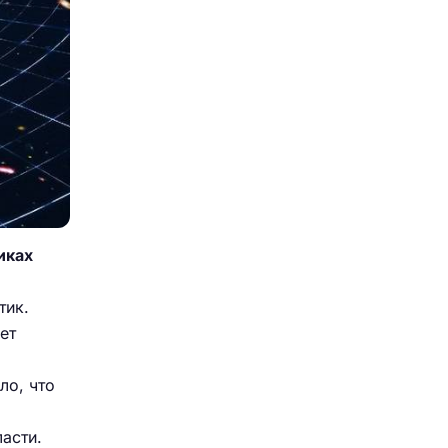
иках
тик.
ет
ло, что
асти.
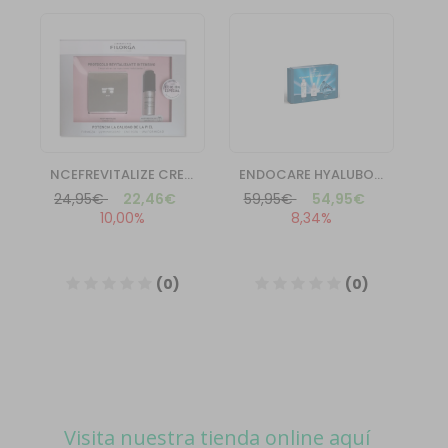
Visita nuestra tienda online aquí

++++++++++

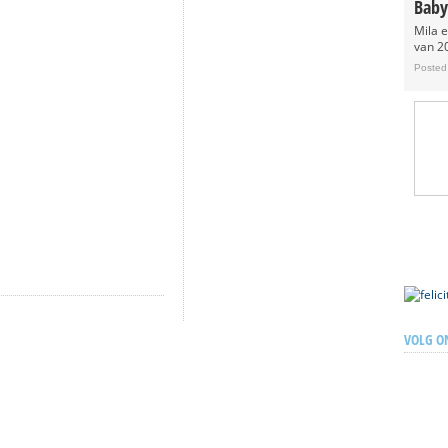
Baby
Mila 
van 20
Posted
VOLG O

++++++++++

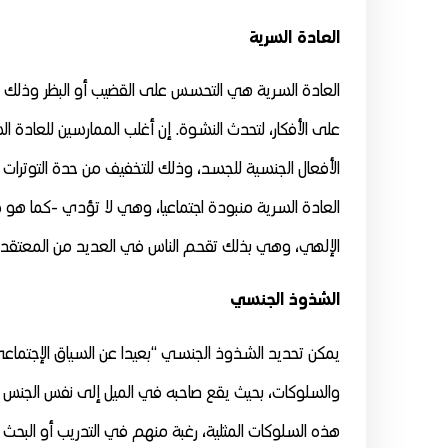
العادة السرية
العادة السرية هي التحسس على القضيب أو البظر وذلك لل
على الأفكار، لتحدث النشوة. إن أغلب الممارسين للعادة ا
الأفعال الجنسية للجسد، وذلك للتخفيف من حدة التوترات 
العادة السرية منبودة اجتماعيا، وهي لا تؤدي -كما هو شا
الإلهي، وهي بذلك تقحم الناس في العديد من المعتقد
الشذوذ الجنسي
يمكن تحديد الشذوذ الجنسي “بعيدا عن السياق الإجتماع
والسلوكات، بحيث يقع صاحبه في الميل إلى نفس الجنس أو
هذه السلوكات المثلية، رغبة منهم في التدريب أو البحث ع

++++++++++

Work to complete — Starting at the line that has "العادة السرية منبودة" and ending at the line that has "هذه السلوكات المثلية،", please write out the lines above exactly, leaving out all others.

Response to the task —
العادة السرية منبودة اجتماعيا، وهي لا تؤدي -كما هو شا
الإلهي، وهي بذلك تقحم الناس في العديد من المعتقد
الشذوذ الجنسي
يمكن تحديد الشذوذ الجنسي “بعيدا عن السياق الإجتماع
والسلوكات، بحيث يقع صاحبه في الميل إلى نفس الجنس أو
هذه السلوكات المثلية، رغبة منهم في التدريب أو البحث ع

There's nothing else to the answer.